The last time Americans went to the polls in substantial numbers, two clear winners emerged. One was the Democrats, and in particular Barack Obama, who won his second term and secured an increased majority for his party in the Senate on his coattails.
The other winner was election forecasting — and in particular its most prominent exponent, Nate Silver of FiveThirtyEight, who left his many critics in the conservative media looking exceedingly foolish when his model proved accurate to the last state.
Two years on, each faces a considerably more difficult environment as Americans — or at least the 40% or so who seem likely to make the effort — prepare to vote in Tuesday’s midterm elections. Along with sundry governorships, state legislatures and other offices, voters will be choosing a new House of Representatives to serve for the last two years of Obama’s presidency, along with 36 of the seats in the 100-member Senate.
Much as byelections do in Australia, midterm elections grant disgruntled voters an opportunity to take a swing at the government without having to consider too carefully the quality of the alternative. But whereas byelections are usually purely symbolic in effect, the midterms very often leave a lame-duck president pitted against a powerful and hostile Congress, and are a major contributor to the gridlock that blights the American system of government.
After gaining control of the House of Representatives in 2010, the Republicans were able to retain it in 2012 despite the defeat of Mitt Romney’s presidential bid on the same day. For this they can partly thank gerrymandering, although the Democrats are also handicapped by the inefficient distribution of their voter base, too much of which is locked up in low-income urban districts. With the swing sure to be in their favour this time, there is no prospect of the Republicans’ grip on the House being loosened tomorrow.
The real game is the Senate, in which the Republicans need a net gain of six for an absolute majority of 51 seats, as they would require to break a casting vote held by the Democrat Vice-President Joe Biden (and bearing in mind that much of the work of obstruction can be accomplished with the 40 votes needed to sustain a filibuster).
Going back to the end of World War II, the average midterm election has cost the party of the White House incumbent four seats in the Senate, becoming more like five or six when the president has been in his second term. The only second-term president to hold his ground through this period was Bill Clinton in 1998, a particularly interesting result given he had spent the year embroiled in the Monica Lewinsky scandal.

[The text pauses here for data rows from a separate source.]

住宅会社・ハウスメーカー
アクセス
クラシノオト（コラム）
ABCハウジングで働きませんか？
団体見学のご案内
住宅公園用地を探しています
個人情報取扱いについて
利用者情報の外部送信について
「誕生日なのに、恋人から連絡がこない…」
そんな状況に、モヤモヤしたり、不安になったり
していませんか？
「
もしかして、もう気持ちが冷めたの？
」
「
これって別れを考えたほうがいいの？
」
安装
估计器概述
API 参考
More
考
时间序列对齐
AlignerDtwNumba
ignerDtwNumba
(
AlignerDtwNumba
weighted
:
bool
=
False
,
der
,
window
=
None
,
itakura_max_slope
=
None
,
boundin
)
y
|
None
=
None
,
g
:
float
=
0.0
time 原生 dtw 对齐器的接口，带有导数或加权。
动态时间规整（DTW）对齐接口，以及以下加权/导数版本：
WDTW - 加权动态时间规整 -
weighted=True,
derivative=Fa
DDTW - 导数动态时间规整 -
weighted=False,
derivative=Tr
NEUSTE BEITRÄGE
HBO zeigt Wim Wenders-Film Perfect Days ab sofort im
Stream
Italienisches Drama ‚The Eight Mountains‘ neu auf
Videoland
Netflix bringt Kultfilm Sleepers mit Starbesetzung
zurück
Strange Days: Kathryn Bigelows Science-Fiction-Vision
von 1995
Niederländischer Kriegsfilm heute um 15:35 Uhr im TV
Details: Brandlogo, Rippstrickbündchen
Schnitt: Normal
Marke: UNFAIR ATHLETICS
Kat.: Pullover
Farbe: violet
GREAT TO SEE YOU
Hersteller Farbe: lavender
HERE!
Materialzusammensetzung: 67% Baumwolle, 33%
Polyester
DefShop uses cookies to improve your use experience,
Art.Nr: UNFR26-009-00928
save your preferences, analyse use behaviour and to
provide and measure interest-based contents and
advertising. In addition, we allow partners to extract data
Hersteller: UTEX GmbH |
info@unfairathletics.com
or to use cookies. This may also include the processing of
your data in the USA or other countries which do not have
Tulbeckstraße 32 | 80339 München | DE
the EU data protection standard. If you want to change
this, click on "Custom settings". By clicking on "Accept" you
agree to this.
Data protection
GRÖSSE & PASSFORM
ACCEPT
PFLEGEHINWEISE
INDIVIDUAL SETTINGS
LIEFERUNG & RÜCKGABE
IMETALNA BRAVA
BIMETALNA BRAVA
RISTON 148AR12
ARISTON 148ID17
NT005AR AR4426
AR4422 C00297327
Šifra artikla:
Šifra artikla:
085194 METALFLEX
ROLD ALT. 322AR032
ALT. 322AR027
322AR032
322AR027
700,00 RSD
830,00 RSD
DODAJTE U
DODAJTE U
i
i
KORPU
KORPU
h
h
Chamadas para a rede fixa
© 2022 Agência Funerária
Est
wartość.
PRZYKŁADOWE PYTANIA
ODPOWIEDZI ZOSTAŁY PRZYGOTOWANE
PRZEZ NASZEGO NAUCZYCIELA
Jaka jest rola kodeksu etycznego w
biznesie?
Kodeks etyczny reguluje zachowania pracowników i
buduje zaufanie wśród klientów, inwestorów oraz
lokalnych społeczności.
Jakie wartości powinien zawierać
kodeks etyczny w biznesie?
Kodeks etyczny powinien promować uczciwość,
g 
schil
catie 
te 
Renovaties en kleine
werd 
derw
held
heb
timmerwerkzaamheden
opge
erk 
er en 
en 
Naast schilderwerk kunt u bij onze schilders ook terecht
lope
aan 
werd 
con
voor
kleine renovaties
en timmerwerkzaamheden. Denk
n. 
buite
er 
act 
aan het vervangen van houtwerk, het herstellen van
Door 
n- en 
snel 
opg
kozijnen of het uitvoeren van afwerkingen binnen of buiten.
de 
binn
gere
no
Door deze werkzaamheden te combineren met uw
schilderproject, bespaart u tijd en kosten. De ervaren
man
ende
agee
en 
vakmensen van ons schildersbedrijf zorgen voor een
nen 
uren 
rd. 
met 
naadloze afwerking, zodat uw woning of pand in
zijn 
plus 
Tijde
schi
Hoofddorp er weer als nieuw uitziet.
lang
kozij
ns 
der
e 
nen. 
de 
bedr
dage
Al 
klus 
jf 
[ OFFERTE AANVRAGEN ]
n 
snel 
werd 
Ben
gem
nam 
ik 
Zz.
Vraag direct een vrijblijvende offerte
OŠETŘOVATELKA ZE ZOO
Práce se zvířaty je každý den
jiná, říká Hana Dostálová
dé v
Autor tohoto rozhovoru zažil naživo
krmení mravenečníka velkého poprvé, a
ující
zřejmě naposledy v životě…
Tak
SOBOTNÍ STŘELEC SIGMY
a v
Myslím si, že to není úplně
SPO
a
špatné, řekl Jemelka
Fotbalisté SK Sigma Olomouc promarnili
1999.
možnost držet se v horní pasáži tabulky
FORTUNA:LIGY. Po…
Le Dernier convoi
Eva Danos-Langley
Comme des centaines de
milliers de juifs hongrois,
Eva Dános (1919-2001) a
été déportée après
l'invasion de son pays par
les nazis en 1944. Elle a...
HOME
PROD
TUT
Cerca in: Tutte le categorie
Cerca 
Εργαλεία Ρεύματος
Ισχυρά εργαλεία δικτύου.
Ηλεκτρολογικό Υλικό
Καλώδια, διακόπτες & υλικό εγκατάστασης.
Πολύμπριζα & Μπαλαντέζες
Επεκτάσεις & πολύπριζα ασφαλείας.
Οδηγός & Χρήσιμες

That means the Republicans’ performance will need to be at the high end of average to get them over the line. They would have good cause to feel optimistic about such a result, given the extent to which the Democratic triumph of 2012 was built on Obama’s capacity to draw traditional non-voters to the polls.
In attempting to ascertain the likelihood of a Republican breakthrough, we could of course do a lot worse than refer to the forecasters who hit the nail on the head in 2012. However, what they’re telling us is that we shouldn’t expect as much from them this time, because the midterms produce a relatively small volume of lower-quality polling.
Even so, the clear and growing consensus is that a Republican triumph is considerably more likely than not. It is agreed that seats in Montana, South Dakota and West Virginia are as good as won, each being a Red state in which a Democratic incumbent is retiring. The Republicans’ hopes for at least three more rest upon Alaska, Arkansas, Colorado, Iowa, Louisiana, New Hampshire and North Carolina.
Conversely, the Democrats hope to gain Georgia from a retiring Republican, and a Republican incumbent in Kansas faces a strong challenge from an independent who might decide to caucus with the Democrats under the right circumstances.
The six major forecast models currently put the Republicans’ chances at between 60% and 94% respectively in the case of the Princeton Election Consortium and The Washington Post’s Election Lab.
While each has the Republicans rated considerably better than even, most allow for a non-trivial chance that the Democrats might just pull off a surprise. However, this uncertainty cuts both ways, with an equal probability that the Democratic defeat will turn into a rout.
In this respect, the most recent portents for the Democrats have not been good. Of the 12 polls published from battleground states over the weekend, only one from North Carolina and another from Iowa had the Democrats in front, and then only by the barest of margins. And just as they did in 2012, the modellers’ forecast probabilities are being revised upwards in favour of the front-runner with every day the election draws nearer.